BACKGROUND: Indoor Residual Spraying (IRS), insecticide-treated nets (ITNs) and long-lasting insecticidal nets (LLINs) are key components in malaria prevention and control strategy. However, the development of resistance by mosquitoes to insecticides recommended for IRS and/or ITNs/LLINs would affect insecticide-based malaria vector control. We assessed the susceptibility levels of Anopheles arabiensis to insecticides used in malaria control, characterized basic mechanisms underlying resistance, and evaluated the role of public health use of insecticides in resistance selection. METHODOLOGY/PRINCIPAL FINDINGS: Susceptibility status of An. arabiensis was assessed using WHO bioassay tests to DDT, permethrin, deltamethrin, malathion and propoxur in Ethiopia from August to September 2009. Mosquito specimens were screened for knockdown resistance (kdr) and insensitive acetylcholinesterase (ace-1(R)) mutations using AS-PCR and PCR-RFLP, respectively. DDT residues level in soil from human dwellings and the surrounding environment were determined by Gas Chromatography with Electron Capture Detector. An. arabiensis was resistant to DDT, permethrin, deltamethrin and malathion, but susceptible to propoxur. The West African kdr allele was found in 280 specimens out of 284 with a frequency ranged from 95% to 100%. Ace-1(R) mutation was not detected in all specimens scored for the allele. Moreover, DDT residues were found in soil samples from human dwellings but not in the surrounding environment. CONCLUSION: The observed multiple-resistance coupled with the occurrence of high kdr frequency in populations of An. arabiensis could profoundly affect the malaria vector control programme in Ethiopia. This needs an urgent call for implementing rational resistance management strategies and integrated vector control intervention.

First evidence of high knockdown resistance frequency in Anopheles arabiensis (Diptera: Culicidae) from Ethiopia.
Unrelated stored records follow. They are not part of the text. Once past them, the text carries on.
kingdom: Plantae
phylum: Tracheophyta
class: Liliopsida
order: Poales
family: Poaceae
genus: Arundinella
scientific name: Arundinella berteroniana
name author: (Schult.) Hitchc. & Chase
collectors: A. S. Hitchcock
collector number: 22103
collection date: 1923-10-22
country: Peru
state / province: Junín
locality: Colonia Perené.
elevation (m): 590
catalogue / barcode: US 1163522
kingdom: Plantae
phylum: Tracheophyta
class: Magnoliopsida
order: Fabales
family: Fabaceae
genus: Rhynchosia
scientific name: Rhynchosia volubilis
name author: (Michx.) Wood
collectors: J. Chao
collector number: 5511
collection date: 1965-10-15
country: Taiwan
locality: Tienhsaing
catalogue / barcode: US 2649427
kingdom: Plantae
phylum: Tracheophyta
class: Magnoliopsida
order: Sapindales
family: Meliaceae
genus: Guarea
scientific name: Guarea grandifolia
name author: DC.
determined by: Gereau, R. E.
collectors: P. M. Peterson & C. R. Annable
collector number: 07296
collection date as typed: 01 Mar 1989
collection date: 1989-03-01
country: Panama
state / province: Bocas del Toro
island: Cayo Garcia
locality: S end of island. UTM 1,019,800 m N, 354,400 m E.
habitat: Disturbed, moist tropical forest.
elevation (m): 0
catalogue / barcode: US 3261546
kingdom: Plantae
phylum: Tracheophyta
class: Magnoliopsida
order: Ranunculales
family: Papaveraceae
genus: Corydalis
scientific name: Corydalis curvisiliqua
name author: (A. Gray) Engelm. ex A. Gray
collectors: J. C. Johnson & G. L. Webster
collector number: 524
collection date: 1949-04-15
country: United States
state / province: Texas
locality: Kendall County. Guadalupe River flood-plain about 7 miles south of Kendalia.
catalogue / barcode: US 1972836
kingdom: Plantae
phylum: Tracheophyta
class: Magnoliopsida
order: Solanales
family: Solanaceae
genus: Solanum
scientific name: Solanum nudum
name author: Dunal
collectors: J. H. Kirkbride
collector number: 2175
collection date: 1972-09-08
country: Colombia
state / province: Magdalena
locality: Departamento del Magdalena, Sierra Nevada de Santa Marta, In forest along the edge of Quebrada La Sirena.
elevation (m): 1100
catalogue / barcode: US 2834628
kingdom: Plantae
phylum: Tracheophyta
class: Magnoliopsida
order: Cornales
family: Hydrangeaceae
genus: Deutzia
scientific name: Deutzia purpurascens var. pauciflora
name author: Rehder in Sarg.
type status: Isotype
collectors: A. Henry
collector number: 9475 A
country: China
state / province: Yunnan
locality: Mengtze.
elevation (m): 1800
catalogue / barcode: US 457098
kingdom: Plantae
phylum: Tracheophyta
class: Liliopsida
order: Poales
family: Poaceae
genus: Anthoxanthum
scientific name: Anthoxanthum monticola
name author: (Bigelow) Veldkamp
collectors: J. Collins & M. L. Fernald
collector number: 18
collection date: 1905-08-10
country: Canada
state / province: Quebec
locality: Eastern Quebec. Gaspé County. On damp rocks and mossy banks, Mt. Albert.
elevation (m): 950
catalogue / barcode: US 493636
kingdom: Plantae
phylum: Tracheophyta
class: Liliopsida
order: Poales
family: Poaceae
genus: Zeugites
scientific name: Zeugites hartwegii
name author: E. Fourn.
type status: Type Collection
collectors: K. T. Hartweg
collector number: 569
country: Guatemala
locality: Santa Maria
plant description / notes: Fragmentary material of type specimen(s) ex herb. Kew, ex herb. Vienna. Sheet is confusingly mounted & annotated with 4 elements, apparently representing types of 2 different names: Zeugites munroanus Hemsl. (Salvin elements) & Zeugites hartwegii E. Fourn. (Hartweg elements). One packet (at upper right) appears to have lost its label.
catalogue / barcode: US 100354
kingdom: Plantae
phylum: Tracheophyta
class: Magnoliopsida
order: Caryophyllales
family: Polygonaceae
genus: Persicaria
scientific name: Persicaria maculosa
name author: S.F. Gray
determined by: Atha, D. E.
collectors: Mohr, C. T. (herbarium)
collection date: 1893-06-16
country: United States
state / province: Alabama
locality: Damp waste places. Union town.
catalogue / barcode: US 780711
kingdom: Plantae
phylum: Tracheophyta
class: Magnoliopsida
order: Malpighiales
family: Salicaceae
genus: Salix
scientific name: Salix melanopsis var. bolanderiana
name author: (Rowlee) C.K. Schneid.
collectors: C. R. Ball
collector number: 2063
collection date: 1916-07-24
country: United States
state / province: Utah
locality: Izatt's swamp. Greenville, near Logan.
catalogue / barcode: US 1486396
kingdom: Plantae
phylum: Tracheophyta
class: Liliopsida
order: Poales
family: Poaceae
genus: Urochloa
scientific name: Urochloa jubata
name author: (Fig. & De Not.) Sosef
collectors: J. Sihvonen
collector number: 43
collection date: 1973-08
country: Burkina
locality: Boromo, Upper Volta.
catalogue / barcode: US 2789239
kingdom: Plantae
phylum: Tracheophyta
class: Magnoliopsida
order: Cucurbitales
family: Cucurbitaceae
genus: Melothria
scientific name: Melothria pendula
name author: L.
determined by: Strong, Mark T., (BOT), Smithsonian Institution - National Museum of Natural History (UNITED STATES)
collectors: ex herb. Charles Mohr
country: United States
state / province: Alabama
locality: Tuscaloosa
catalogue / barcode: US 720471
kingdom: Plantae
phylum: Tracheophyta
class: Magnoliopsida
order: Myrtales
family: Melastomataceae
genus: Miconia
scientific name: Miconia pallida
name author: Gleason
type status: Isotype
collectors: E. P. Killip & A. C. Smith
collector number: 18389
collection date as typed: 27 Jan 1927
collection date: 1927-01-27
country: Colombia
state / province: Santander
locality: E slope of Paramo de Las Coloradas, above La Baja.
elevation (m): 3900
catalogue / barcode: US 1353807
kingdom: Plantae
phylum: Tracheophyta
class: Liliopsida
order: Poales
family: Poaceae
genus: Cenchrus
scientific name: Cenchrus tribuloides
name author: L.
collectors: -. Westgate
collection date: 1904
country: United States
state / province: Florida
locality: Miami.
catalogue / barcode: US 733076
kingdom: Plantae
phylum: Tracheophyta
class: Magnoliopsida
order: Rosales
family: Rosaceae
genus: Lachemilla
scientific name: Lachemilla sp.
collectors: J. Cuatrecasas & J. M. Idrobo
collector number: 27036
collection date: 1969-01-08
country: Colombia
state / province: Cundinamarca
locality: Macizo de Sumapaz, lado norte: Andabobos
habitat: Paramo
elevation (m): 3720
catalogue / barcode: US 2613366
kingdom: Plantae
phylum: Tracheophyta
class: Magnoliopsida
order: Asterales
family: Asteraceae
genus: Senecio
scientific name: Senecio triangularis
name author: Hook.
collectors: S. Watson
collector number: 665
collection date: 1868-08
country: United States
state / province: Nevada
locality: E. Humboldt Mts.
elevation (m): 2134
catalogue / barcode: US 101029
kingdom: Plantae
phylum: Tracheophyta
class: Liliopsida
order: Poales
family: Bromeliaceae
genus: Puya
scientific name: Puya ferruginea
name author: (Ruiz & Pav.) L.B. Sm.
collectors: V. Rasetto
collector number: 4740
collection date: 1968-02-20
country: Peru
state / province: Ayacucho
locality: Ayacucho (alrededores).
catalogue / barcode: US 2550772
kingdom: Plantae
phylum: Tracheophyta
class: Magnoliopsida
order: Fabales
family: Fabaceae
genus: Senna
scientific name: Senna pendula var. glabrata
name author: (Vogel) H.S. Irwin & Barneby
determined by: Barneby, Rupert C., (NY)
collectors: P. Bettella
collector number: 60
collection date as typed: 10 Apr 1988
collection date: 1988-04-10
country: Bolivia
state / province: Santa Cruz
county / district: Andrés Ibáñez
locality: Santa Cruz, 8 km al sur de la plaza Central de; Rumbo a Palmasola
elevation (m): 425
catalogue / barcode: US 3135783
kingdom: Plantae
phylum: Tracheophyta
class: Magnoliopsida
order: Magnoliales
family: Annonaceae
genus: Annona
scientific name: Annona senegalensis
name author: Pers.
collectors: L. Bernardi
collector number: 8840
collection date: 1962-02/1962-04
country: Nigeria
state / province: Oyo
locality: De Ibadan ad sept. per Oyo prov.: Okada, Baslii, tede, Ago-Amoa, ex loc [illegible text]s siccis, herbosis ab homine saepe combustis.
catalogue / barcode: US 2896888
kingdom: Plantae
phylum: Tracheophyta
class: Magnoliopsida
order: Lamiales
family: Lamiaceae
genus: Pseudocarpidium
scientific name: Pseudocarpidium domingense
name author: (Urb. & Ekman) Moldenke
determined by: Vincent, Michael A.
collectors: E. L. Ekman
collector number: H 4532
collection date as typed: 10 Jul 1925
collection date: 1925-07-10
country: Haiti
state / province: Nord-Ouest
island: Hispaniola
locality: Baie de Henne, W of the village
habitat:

The status of knockdown resistance (kdr) mutation was investigated in the major malaria vector Anopheles arabiensis Patton (Diptera: Culicidae) from Ethiopia. Among 240 mosquito samples from 15 villages of southwestern Ethiopia that were screened by allele-specific polymerase chain reaction for kdr mutations, the West African kdr mutation (L1014F) was detected in almost all specimens (98.5%), whereas the East African kdr mutation (L1014S) was absent. Moreover, the mortality of An. gambiae s.l. to diagnostic dosages of 4% DDT, 0.75% permethrin, and 0.05% deltamethrin from bioassay results was 1.0%, 18.1%, and 82.2%, respectively. We report here the highest kdr allele frequency ever observed in An. arabiensis and its implications in malaria vector control in Ethiopia are discussed.